§ Trecho do documento:
--------------------
Fernando Haddad está cercado por José Dirceu e Paulo Maluf. Sobre Dirceu,
aparece a palavra "condenado"; sobre Maluf, "procurado".
Contaminada pelo desespero, a propaganda eleitoral de José Serra não viola a
verdade factual, mas envereda por uma perigosa narrativa política. O candidato
tucano está dizendo que eleger o petista equivale a colocar uma quadrilha no
comando da prefeitura paulistana. A substituição da divergência política pela
acusação criminal evidencia o estado falimentar da oposição no país e, mais
importante, inocula veneno no sistema circulatório de nossa democracia.
Demóstenes Torres foi expulso do DEM antes de qualquer condenação, quando
patenteou-se que ele operava como despachante de luxo da quadrilha de Carlinhos
Cachoeira. José Dirceu foi aclamado como herói e mártir pela direção do PT
depois da decisão da corte suprema de uma democracia de condená-lo por
corrupção ativa e formação de quadrilha. O mensalão é um tema legítimo de
campanha eleitoral e nada há de errado na exposição dos vínculos entre Haddad e
Dirceu. Contudo, a linguagem da política não deveria se confundir com a
linguagem da polícia.
Dirceu permanece na alta direção petista pois é um dos artífices de uma
concepção da política que rejeita a separação entre o Estado e o partido. No
mensalão, a imbricação Estado/partido assumiu o formato de um conjunto de
crimes tipificados. Entretanto, tal imbricação manifesta-se sob as formas mais
diversas desde que Lula subiu a rampa do Palácio do Planalto. O código genético
do mensalão está impresso no movimento de partidarização da administração
pública, das empresas estatais, dos fundos de pensão, dos sindicatos, das
políticas sociais e da política externa conduzido ao longo de uma década de
lulismo triunfante. Na linguagem da política, Dirceu figuraria como símbolo da
visão de mundo do lulo-petismo. Mas a campanha de Serra não é capaz de escapar
ao círculo de ferro da linguagem policial.
--------------------
§ Exercício: Com base no trecho do documento sobre a propaganda eleitoral de José Serra, explique por que José Dirceu permanece na alta direção petista. Responda em uma ou duas frases.

§ Dados fornecidos:
--------------------
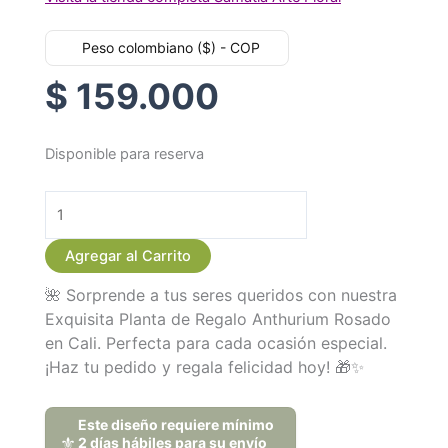
Peso colombiano ($) - COP
$
159.000
Disponible para reserva
Exquisita
Planta
de
Regalo
Agregar al Carrito
Anthurium
Rosado
🌺 Sorprende a tus seres queridos con nuestra
cantidad
Exquisita Planta de Regalo Anthurium Rosado
en Cali. Perfecta para cada ocasión especial.
¡Haz tu pedido y regala felicidad hoy! 🎁✨
Este diseño requiere mínimo
⚜️
2 días hábiles para su envío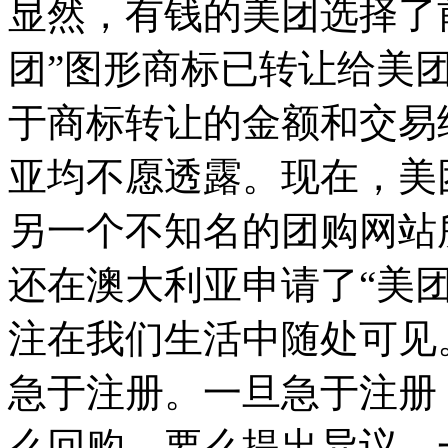
显然，有钱的美团选择了
团”图形商标已转让给美
于商标转让的金额和交易
亚均不愿透露。现在，美
另一个不知名的团购网站
还在澳大利亚申请了“美团
注在我们生活中随处可见
急于注册。一旦急于注册
么回购，要么提出异议。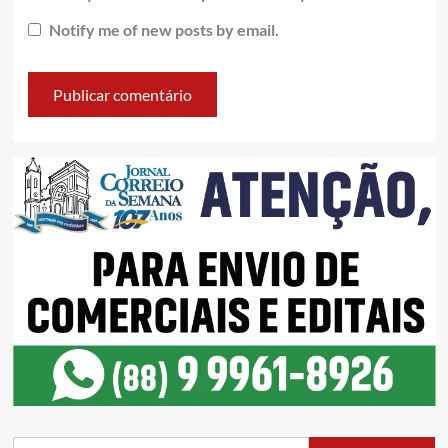
Notify me of new posts by email.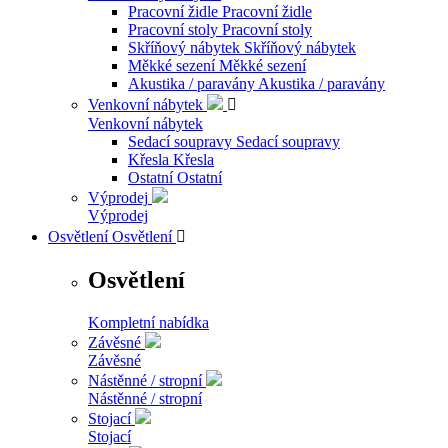
Pracovní židle
Pracovní židle
Pracovní stoly
Pracovní stoly
Skříňový nábytek
Skříňový nábytek
Měkké sezení
Měkké sezení
Akustika / paravány
Akustika / paravány
Venkovní nábytek

Venkovní nábytek
Sedací soupravy
Sedací soupravy
Křesla
Křesla
Ostatní
Ostatní
Výprodej
Výprodej
Osvětlení
Osvětlení

Osvětlení
Kompletní nabídka
Závěsné
Závěsné
Nástěnné / stropní
Nástěnné / stropní
Stojací
Stojací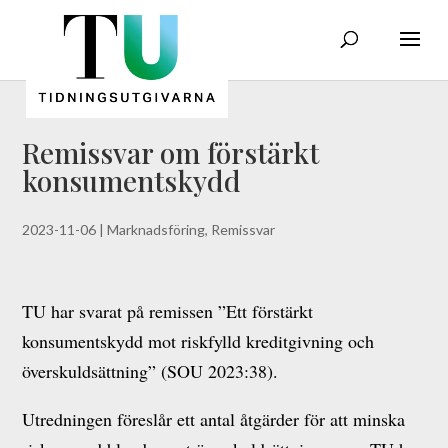
Remissvar om förstärkt
konsumentskydd
2023-11-06
|
Marknadsföring
,
Remissvar
TU har svarat på remissen ”Ett förstärkt
konsumentskydd mot riskfylld kreditgivning och
överskuldsättning” (SOU 2023:38).
Utredningen föreslår ett antal åtgärder för att minska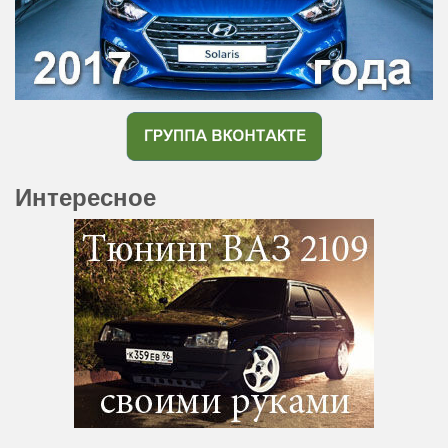
Интересное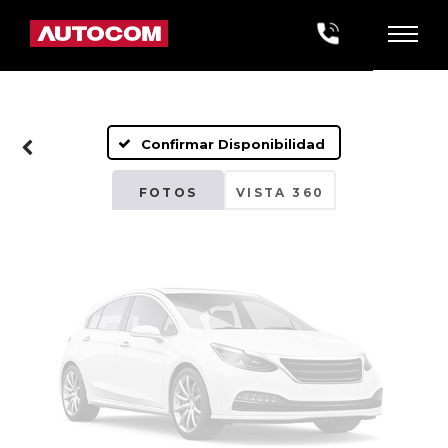
Fotos No
Disponibles
Confirmar Disponibilidad
Por favor, revise luego
FOTOS
VISTA 360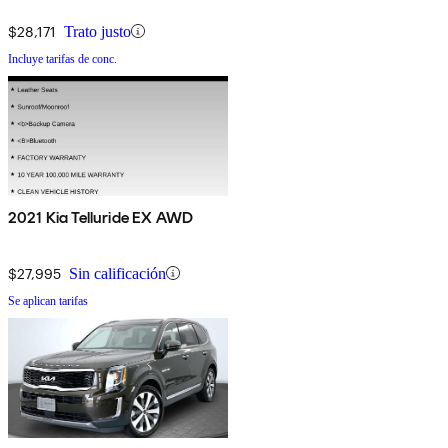
$28,171
Trato justo
Incluye tarifas de conc.
2021 Kia Telluride EX AWD
$27,995
Sin calificación
Se aplican tarifas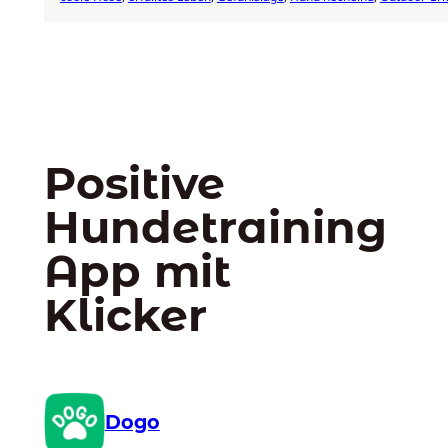
Positive
Hundetraining
App mit
Klicker
Dogo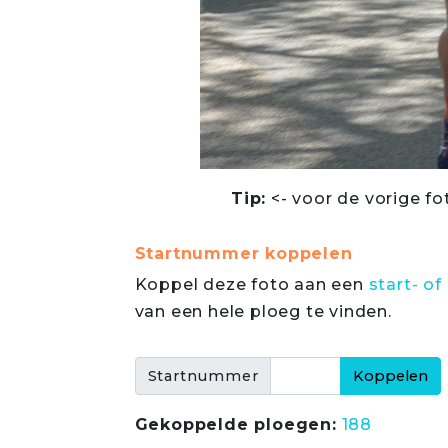
Tip:
<- voor de vorige fo
Startnummer koppelen
Koppel deze foto aan een
start- 
van een hele ploeg te vinden.
Startnummer
Gekoppelde ploegen:
188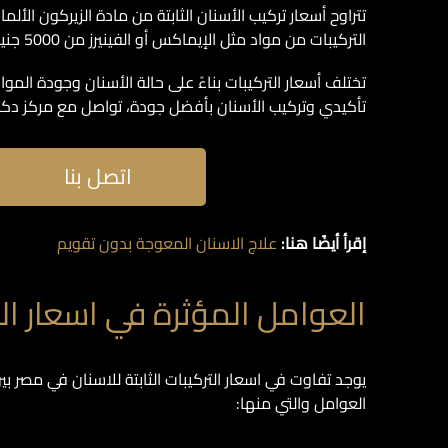
التركيبات من مواد مثل الإيماكس أو الفينيرز من 5000 جنيه مصري.
تختلف أسعار التركيبات بناءً على حالة الأسنان وجودة ال
تأكيدي وتركيب الأسنان بأفضل جودة، تواصل مع مركز دكتور
اتصل بنا
إقرأ أيضًا هنا:
علاج الاسنان المعوجة بدون تقويم
العوامل المؤثرة في اسعار الت
يوجد تفاوت في اسعار التركيبات الثابتة للاسنان في مصر ب
العوامل والتي منها: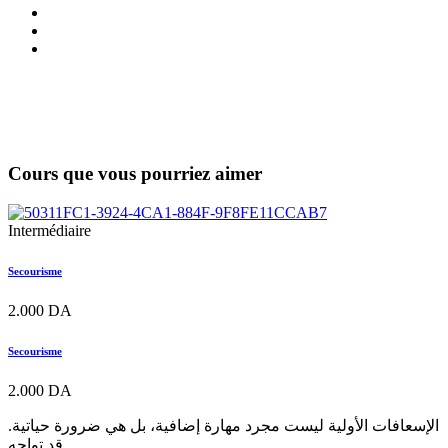
Cours que vous pourriez aimer
Intermédiaire
Secourisme
2.000
DA
Secourisme
2.000
DA
الإسعافات الأولية ليست مجرد مهارة إضافية، بل هي ضرورة حياتية.
قد تواجه...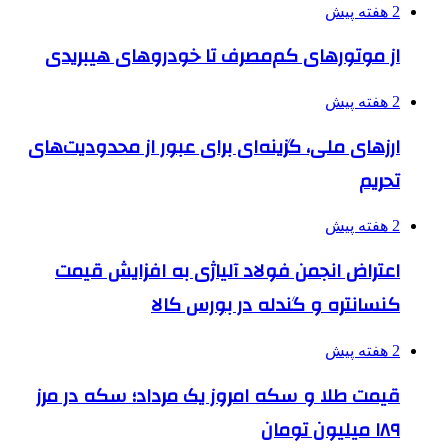
2 هفته پیش
از موتورهای کم‌مصرف تا خودروهای هیبریدی
2 هفته پیش
ارزهای ملی، گزینه‌ای برای عبور از محدودیت‌های
تحریم
2 هفته پیش
اعتراض انجمن فولاد آلیاژی به افزایش قیمت
کنسانتره و گندله در بورس کالا
2 هفته پیش
قیمت طلا و سکه امروز یک مرداد؛ سکه در مرز
۱۸۹ میلیون تومان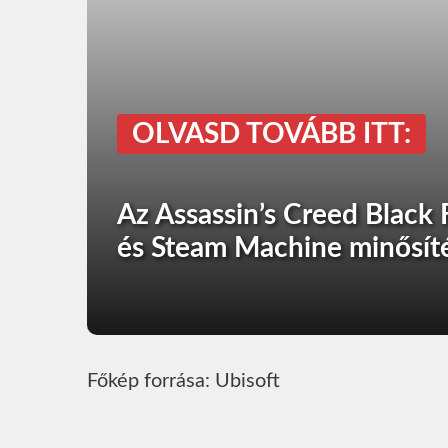
OLVASD TOVÁBB ITT:
Az Assassin’s Creed Black
és Steam Machine minősíté
Főkép forrása: Ubisoft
--------------------
§ Resultado a seguir: Dirceu permanece na alta direção do PT por ser um dos artífices de uma concepção da política que rejeita a separação entre o Estado e o partido.